Of course, in an ideal world, his breeder would take responsibility for him :roll:


----------



## patp (Apr 30, 2007)

Just had a thought - there are some retirement/nursing homes that allow you to take your pet with you when you enter. Once the pet dies it cannot be replaced but it saves the distress of parting. I will go and Google to see what comes up.

This assumes that your neighbour has not already been allocated a place?


----------



## LadyJ (May 9, 2005)

Hi Lorna

You could also try

Little Dog Rescue

or

Yorkshire Terrier & Small Breeds Rescue

I am a member of both and can recommend both having helped out both with transporting and home checking also have adopted 4 from the Yorkie one :roll:

Jacquie


----------



## patp (Apr 30, 2007)

It seems the Cinnamon Trust have a booklet that they will send you with a list of pet friendly care homes. They charge £5 for it. 

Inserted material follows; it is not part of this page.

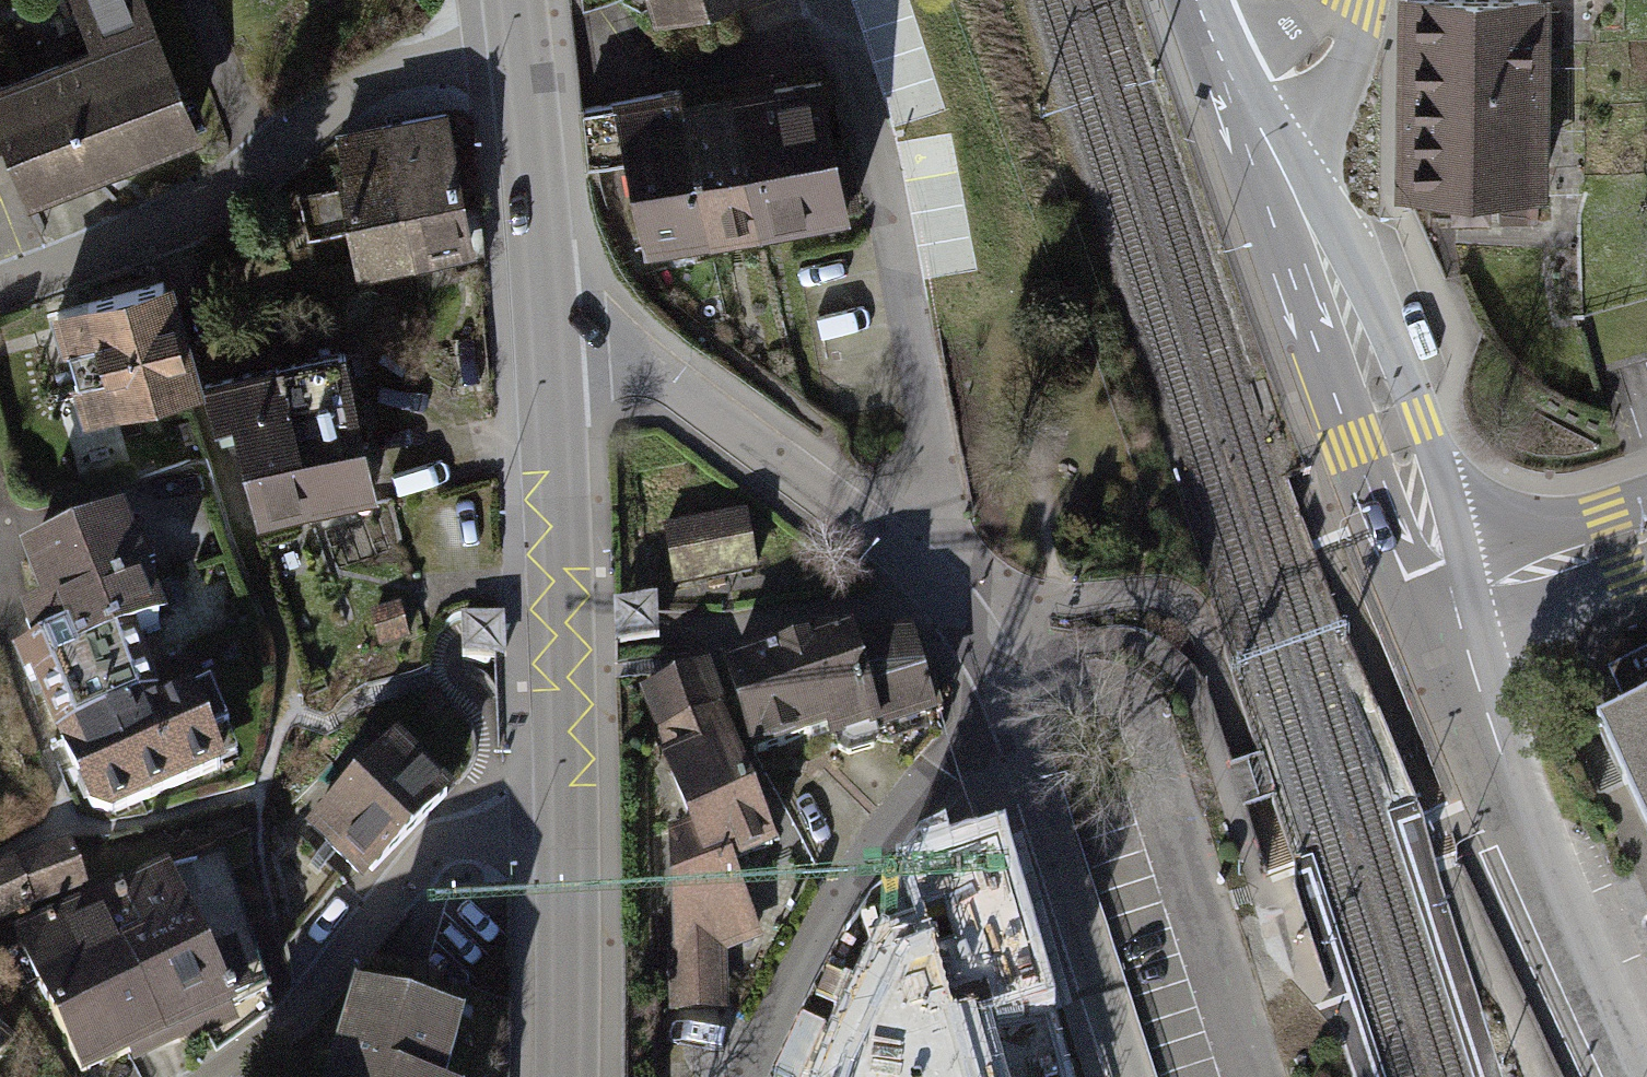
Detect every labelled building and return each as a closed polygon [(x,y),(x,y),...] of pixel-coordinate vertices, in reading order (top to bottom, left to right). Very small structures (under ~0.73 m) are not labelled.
[(0,78),(0,105),(39,204),(207,138),(152,0),(58,0),(77,48),(0,78)] [(646,8),(675,0),(643,0),(646,8)] [(1401,202),(1548,202),(1549,0),(1402,0),(1401,202)] [(828,71),(625,101),(647,255),(851,225),(828,71)] [(465,137),(350,149),(364,275),(478,263),(465,137)] [(160,277),(48,310),(81,424),(194,391),(160,277)] [(350,357),(224,382),(250,515),(377,490),(350,357)] [(748,511),(673,524),(685,588),(759,574),(748,511)] [(0,562),(0,570),(96,817),(239,762),(204,672),(141,697),(121,645),(153,632),(109,520),(0,562)] [(857,628),(648,682),(671,755),(677,1005),(727,1007),(729,952),(772,943),(744,862),(775,849),(745,756),(938,713),(919,641),(873,650),(857,628)] [(1621,675),(1634,703),(1596,727),(1646,838),(1646,663),(1621,675)] [(393,745),(304,830),(355,883),(444,799),(393,745)] [(901,881),(952,1076),(1062,1076),(1002,854),(901,881)] [(21,935),(77,1070),(236,1004),(180,869),(21,935)] [(354,990),(328,1076),(444,1076),(461,1022),(354,990)]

You could just try a call to them to see if they can just recommend one in your area. It would be so much nicer if your neighbour and his little dog could stay together.

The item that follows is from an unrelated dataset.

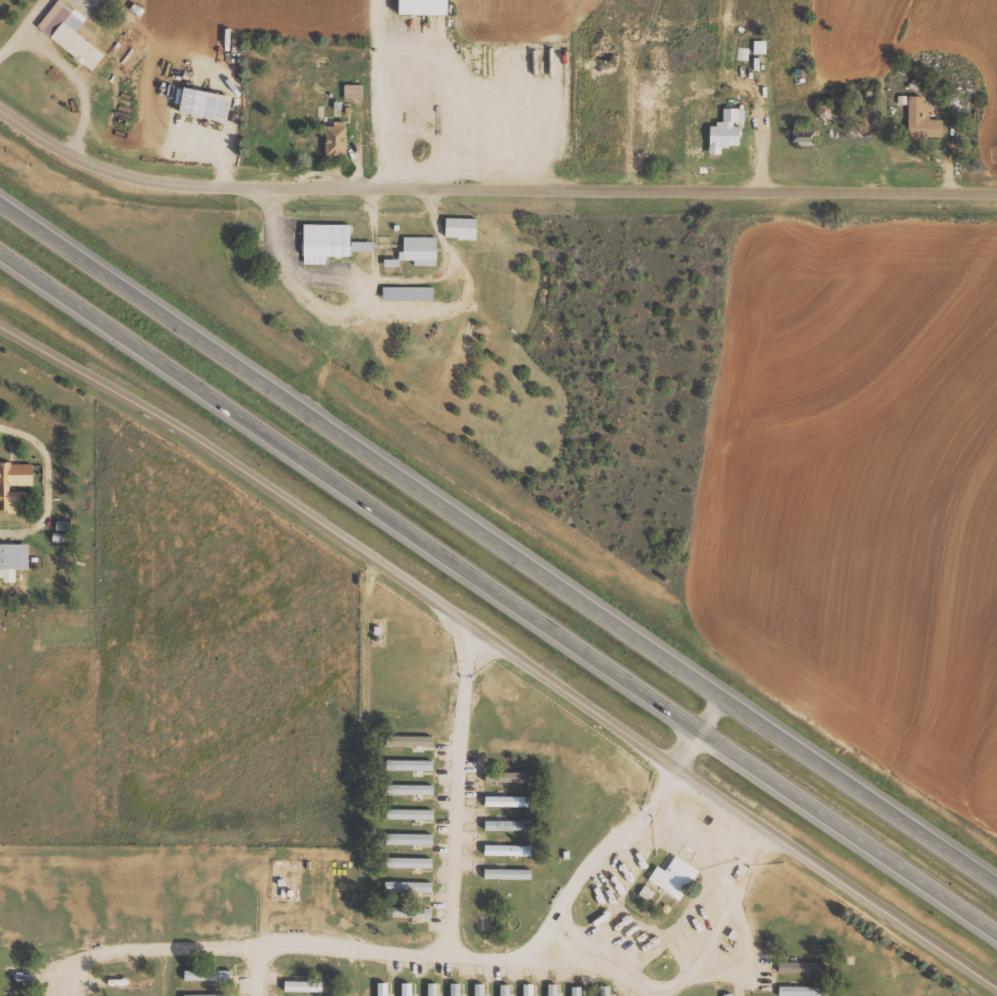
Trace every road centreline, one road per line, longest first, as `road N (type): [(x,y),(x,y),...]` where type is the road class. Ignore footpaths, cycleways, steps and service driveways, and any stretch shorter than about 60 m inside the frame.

The Social Worker for his case may be able to help too?


----------



## Dooney (Feb 8, 2008)

Thanks for all the replies. 

I will try the other suggestions too. 

Although my neighbour hasn't got a place yet I don't think he wants to take Toby with him. 

I truly believe he doesn't expect to be here much longer, sad as it is, and he just wants to know that Toby has found a good home. 

I have offered to take Toby to visit him but he said he doesn't want me to bring him in. 

I will keep looking. I am trying to avoid handing him to a kennels and would like him to go straight to a new home. My neighbour took him on from a rescue kennels and he was such a nightmare when he got him he nearly gave him back! I don't want to put Toby through that again. 

Thanks again for your replies. 

Lorna


----------



## mandyandandy (Oct 1, 2006)

We are in Northants and have been to this place a few times for different charity events.

Wonderful place and they do an excellent job.

http://www.woodgreen.org.uk/pages/rehoming_dogs?pane=1&claws=dog

Good Luck
Mandy


----------